Every New Year many of us rush to create resolutions to self-improve by either adding new – or taking away old – ways of doing, seeing, or thinking about things in our daily lives. In that spirit, I propose a resolution about the needs we meet and the value we provide as HR professionals and leaders.
Not So Tiny Problems for Small Business
Tasks that we often view as “simple” or “basic” in the HR field can be challenging and time-intensive for professionals without an HR-specific skillset (or small companies without official HR departments). Imagine any one of the following HR scenarios:
- A restaurant owner has to hire a new employee, but the list of qualified candidates couldn’t be shorter.
- A small office tries to organize a benefits package for employees, but the compensation can’t match the market and a talented employee leaves.
- A simple FMLA scenario turns into a potential lawsuit for a credit union.
While it is easy to see the example scenarios as one-off situations, even isolated problems like these at the small business level could potentially be catastrophic. A poor quarter could be the difference between growth, stagnation, and (perhaps) the longevity of an emerging company.
As we await the most recent economic census data from 2014 to be released later this year, the records from the last large holistic census are instructive. Many small businesses are still single/self-employed owners with no direct employees, but approximately 40% of all US businesses have less than 500 employees and 24% employ between 5-19 people. This latter group is especially vulnerable to HR-related concerns as the expense of HR personnel can be seen as overhead that is too costly to bring on.
So what is a small business owner (truly an HR manager in their own right) to do?
- When hiring, consider those with prior HR experience to help round out your team’s skills and to ensure that a trained eye is in the room to avoid pitfalls.
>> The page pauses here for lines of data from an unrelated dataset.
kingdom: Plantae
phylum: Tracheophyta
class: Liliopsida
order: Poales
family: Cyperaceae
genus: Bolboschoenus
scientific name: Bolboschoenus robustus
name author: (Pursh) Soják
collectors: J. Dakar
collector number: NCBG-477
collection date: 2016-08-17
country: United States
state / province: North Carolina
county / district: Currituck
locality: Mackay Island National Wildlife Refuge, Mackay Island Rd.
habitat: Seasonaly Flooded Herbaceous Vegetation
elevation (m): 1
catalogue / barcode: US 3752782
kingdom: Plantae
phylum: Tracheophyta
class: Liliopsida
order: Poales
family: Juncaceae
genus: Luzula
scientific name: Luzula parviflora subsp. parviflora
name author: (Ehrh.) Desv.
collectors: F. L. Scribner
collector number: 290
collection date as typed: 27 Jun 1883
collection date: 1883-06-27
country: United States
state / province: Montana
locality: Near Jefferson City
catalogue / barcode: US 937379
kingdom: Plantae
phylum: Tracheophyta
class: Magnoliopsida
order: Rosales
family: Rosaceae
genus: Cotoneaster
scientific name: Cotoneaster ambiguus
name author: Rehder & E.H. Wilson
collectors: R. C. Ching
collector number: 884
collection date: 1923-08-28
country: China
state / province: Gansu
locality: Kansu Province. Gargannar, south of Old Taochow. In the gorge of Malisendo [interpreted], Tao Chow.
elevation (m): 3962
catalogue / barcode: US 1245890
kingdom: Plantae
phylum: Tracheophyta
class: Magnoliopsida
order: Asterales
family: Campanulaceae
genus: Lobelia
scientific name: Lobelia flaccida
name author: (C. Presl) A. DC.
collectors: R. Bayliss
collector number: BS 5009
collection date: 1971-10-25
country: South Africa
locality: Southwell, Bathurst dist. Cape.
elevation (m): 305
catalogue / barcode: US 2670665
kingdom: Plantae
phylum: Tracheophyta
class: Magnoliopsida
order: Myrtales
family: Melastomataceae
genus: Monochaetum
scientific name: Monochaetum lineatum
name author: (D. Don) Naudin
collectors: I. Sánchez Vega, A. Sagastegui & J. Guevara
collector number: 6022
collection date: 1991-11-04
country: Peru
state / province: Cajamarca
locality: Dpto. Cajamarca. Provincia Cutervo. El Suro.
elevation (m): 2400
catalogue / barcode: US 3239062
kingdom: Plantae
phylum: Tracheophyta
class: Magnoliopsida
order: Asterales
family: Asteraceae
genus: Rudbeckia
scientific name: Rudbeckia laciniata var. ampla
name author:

- Take the time to consider outsourcing certain HR functions (payroll, compensation packages, talent acquisition) to professional service companies, while versing your team in things that are essential daily HR functions that crossover into good management skills, such as problem resolution, talent development, onboarding, and basic regulatory concerns. This scenario can work well when the complexities of an organization are small enough for an outside company to easily implement off-the-shelf solutions.
- Keep as well versed on HR topics (through blogs such as this one) as you are with other necessary functions of business ownership.
Never Too Big To Grow
Larger “small” businesses and corporations are not immune to these same issues. Without the right members of your HR team, small mistakes within an organization can have magnified consequences in both monetary and legal terms. While a company works to maximize profit, we as HR leaders not only have a duty to our employees, but also to ourselves to make sure that we provide value in all we do:
- Ensuring that we are well versed on FMLA updates, state-specific employment laws, and OSHA safety regulations are the cost of doing business.
- Understanding benefits options to prepare the best value-for-talent retention and maintain our competitiveness.
- Developing strong onboarding and career paths that will build long-term employee loyalty.
If an area of the HR practice is underrepresented it can be necessary to make the tactical choice of hiring the knowledge that is required. This is not always a simple or quick option, but the alternative scenarios can make the investment of time and money seem like a bargain.
Measuring return on investment (ROI) for HR is essential to demonstrating this value, but it isn’t always easy. With our impact on hiring, talent development, and organizational structure, highlighting the overarching value of an HR department can be difficult especially as the size of a business increases. I highly recommend starting small and adding the return of success against the cost of failure in real monetary terms. In a future post I will share some examples of how you can set measurable goals using industry standards to ensure that you are performing at your best. For now, if you aren’t sure where to start, stay focused on the basics: employee satisfaction, employee retention, and talent acquisition.
As HR Leaders, we must work to ensure that these problems do not occur within our own teams and organizations no matter their respective size. A seamless and supportive HR department will provide the knowledge base necessary for success.
To this end, we must resolve to:
- Learn as much as we can about our field and never stop asking questions.
- Make smart decisions that add daily value to our companies.
- Know when an area of HR is not one of our expertise so that the right person (internal or external) is brought in to help.
- Share what we know and celebrate our successes.
The value of what we provide can often feel hidden as a great HR department will run smoothly and few problems should occur, but we should never become complacent. By resolving to do what is best for our companies and our employees we will contribute to what I know will be a successful 2015.